Materials provided ▸

= Beginning of Section =

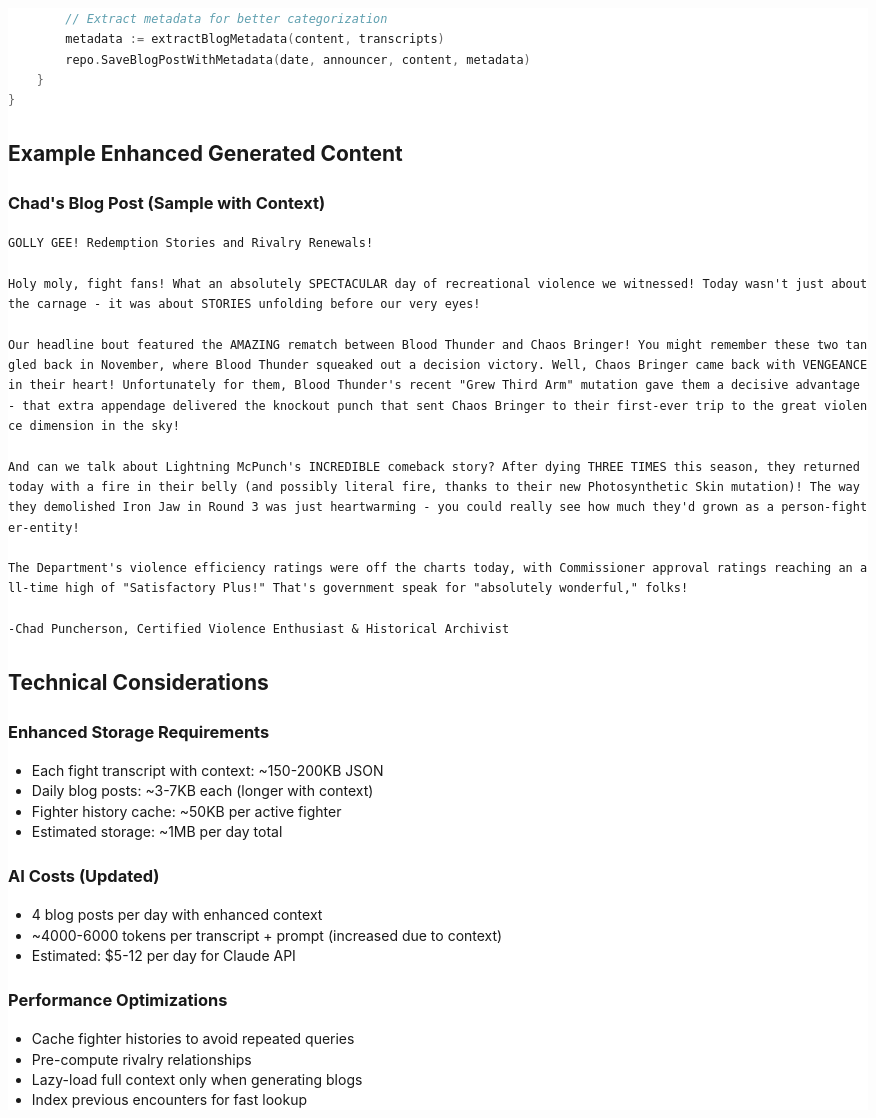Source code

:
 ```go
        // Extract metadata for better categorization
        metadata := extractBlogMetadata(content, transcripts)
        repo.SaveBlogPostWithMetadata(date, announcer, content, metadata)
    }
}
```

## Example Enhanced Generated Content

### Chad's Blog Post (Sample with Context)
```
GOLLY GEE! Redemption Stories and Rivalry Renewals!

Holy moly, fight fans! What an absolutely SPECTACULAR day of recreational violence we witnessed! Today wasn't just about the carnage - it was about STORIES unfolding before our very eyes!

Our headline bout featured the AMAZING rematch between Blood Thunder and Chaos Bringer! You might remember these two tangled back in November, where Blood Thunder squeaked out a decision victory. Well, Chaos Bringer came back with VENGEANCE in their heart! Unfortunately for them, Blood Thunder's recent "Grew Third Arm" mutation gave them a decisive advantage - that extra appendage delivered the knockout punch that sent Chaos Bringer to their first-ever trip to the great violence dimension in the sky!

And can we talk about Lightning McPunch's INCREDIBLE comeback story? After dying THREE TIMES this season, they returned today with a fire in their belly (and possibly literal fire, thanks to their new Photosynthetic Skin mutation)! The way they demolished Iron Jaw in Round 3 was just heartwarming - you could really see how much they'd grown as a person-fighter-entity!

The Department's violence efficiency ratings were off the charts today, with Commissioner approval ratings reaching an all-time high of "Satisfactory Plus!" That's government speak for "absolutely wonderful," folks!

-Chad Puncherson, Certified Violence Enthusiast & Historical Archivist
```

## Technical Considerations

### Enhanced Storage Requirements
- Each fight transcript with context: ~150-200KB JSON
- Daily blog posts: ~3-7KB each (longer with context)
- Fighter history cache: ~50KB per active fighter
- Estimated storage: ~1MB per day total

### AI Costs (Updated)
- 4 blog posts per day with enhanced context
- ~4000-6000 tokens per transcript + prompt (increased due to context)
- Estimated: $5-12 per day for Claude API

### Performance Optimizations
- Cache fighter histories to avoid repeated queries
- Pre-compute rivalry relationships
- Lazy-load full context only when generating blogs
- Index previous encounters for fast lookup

= End of Section =
= Beginning of Section =

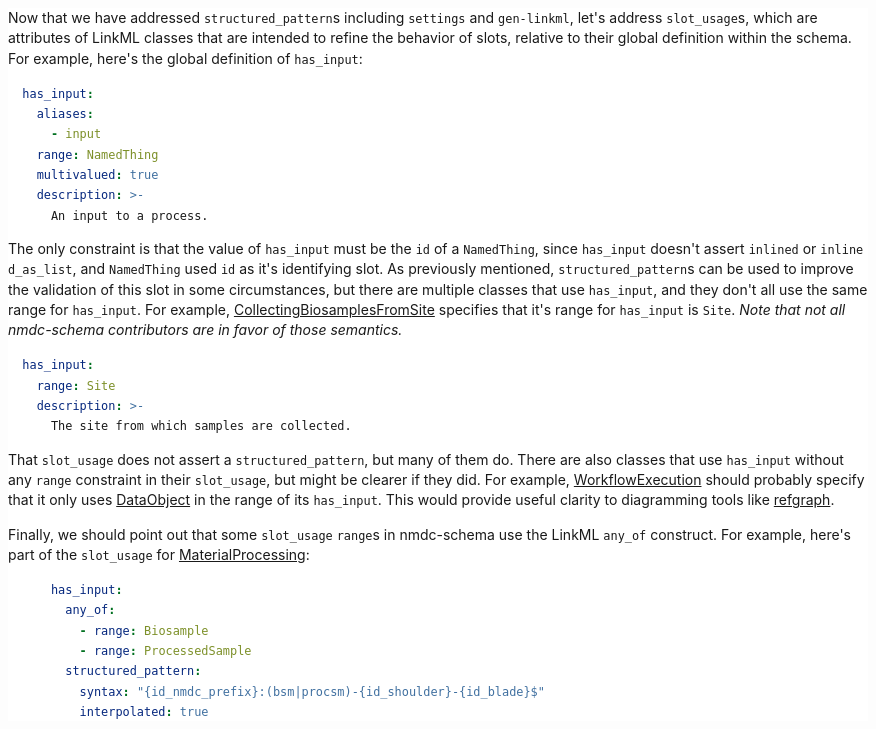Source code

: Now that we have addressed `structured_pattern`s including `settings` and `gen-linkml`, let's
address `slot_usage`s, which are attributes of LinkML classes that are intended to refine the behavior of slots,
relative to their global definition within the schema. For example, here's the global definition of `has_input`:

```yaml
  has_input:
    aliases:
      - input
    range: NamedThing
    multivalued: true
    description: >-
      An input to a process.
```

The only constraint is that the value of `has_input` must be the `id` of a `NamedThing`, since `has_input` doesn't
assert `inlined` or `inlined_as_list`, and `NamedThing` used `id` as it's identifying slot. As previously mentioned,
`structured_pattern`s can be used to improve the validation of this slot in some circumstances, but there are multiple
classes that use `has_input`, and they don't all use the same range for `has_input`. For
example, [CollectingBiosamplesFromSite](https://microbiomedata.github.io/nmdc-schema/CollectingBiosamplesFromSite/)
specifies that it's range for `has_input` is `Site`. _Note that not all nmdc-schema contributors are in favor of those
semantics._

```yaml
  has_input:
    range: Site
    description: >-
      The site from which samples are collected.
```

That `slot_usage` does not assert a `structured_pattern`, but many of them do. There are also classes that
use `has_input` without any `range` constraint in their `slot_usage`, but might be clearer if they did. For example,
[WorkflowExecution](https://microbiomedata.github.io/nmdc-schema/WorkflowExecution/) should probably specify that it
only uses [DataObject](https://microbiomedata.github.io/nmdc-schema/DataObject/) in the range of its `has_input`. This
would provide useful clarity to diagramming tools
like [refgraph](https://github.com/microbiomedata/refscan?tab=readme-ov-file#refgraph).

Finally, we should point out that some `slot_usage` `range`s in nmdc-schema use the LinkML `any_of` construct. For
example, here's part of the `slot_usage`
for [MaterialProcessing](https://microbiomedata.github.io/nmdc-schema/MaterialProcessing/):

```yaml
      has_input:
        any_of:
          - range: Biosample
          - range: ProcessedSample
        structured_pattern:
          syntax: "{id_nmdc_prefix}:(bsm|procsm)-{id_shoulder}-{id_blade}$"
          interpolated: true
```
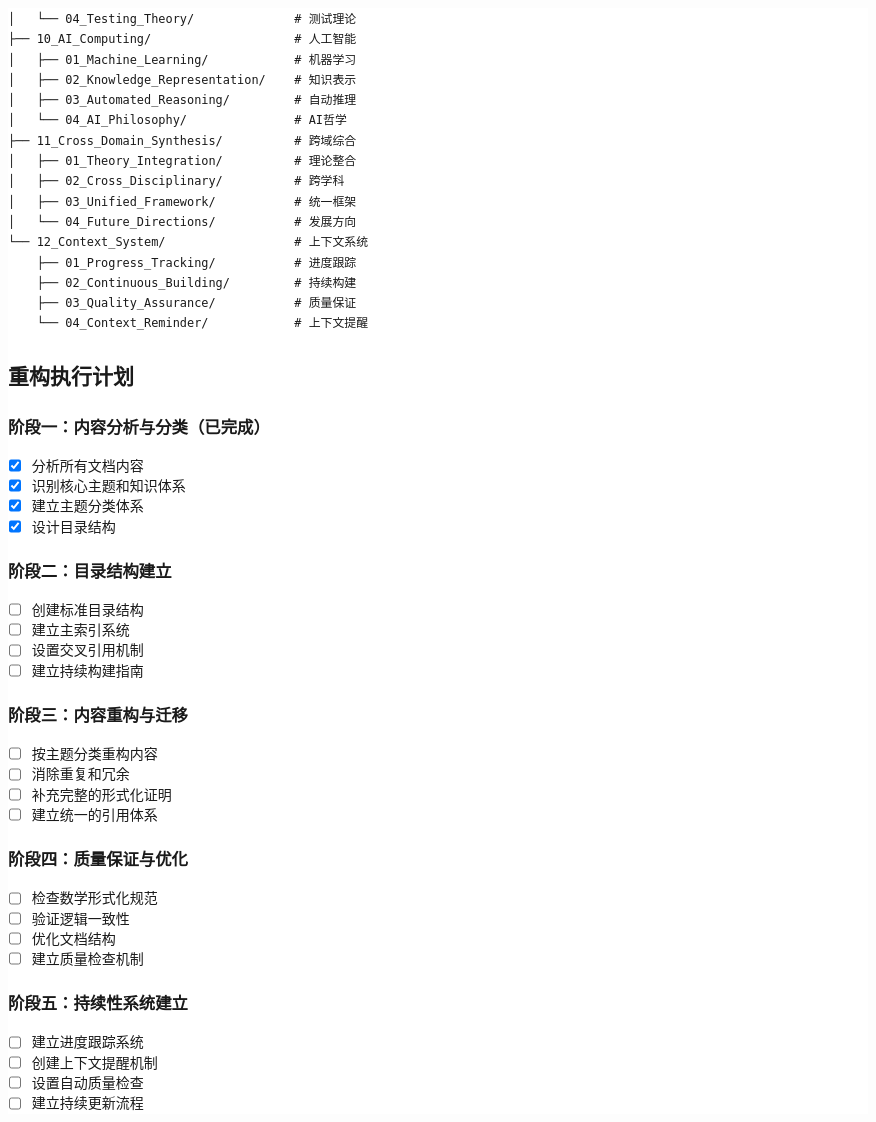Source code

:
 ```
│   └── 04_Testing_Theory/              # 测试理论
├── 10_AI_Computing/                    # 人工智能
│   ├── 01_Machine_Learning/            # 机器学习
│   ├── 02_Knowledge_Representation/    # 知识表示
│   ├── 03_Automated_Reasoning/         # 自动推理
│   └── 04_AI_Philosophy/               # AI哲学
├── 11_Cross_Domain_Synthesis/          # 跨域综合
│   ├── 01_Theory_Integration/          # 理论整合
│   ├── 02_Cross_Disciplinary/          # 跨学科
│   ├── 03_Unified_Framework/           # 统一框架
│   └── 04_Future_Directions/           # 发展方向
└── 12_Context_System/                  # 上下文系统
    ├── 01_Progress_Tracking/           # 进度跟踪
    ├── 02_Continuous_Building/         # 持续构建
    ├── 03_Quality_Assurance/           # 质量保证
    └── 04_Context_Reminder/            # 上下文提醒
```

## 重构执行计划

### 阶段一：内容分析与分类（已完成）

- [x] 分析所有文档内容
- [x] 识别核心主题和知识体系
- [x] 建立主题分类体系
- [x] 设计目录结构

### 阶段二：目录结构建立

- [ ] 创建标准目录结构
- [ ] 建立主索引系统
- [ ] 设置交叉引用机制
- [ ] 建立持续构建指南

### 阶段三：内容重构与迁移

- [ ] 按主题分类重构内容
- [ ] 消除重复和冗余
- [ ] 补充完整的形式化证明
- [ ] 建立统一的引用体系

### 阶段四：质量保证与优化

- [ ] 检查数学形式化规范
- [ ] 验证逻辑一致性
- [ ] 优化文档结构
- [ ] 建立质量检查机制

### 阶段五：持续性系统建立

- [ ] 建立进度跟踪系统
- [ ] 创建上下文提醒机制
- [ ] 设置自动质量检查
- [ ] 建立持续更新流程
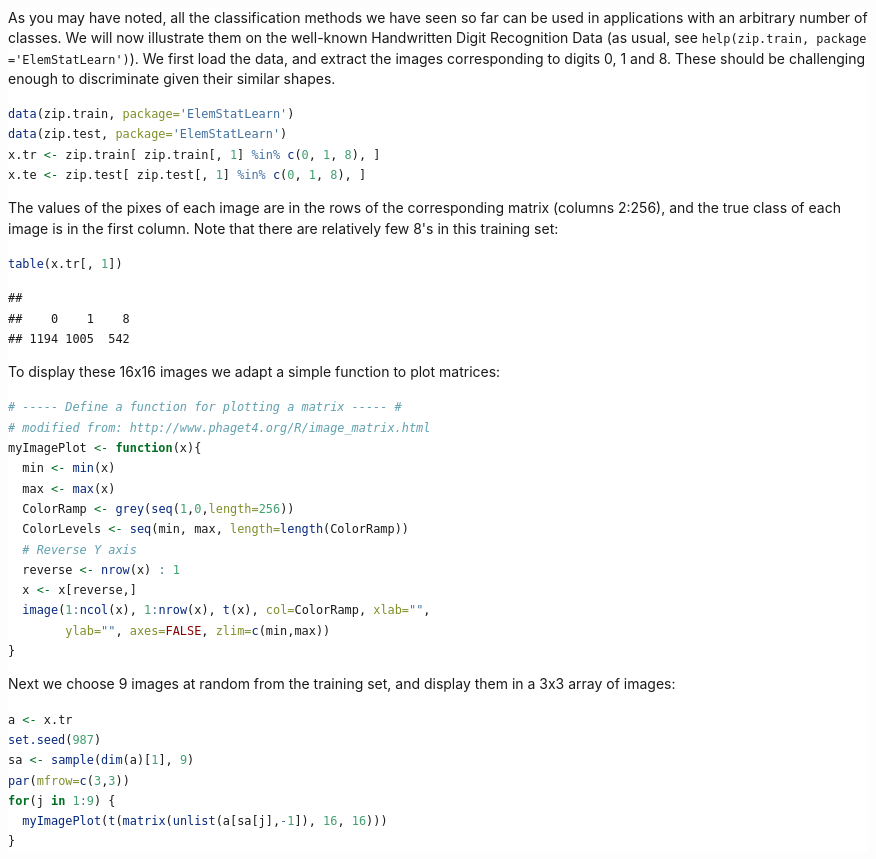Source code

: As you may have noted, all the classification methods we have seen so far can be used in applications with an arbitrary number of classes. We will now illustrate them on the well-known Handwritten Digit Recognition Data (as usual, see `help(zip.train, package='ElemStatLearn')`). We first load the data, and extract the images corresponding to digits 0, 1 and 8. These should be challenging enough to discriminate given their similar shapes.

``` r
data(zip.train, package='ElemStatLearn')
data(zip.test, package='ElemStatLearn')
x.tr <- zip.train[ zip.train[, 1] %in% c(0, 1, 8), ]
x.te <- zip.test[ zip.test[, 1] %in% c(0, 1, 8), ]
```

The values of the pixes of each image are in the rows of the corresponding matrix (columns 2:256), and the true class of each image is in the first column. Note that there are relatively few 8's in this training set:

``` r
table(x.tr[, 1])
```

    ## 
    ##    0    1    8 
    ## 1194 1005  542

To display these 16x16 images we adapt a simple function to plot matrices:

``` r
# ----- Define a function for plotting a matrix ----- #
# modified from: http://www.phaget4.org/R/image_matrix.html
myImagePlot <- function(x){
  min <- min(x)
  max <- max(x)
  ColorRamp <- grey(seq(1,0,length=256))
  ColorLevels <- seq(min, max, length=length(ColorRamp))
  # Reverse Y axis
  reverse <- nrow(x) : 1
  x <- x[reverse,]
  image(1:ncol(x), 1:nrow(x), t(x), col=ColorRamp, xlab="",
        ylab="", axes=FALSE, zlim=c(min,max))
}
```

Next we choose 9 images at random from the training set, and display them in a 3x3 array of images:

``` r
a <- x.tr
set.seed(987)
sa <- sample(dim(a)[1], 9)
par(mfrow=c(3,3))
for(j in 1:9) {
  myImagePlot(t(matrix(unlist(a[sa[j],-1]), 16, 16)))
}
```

= End of Section =

What the task asks ▸ Work out how many lines in the data contain "ColorRamp" and state that number with nothing added.

Exercise solution ▸ 3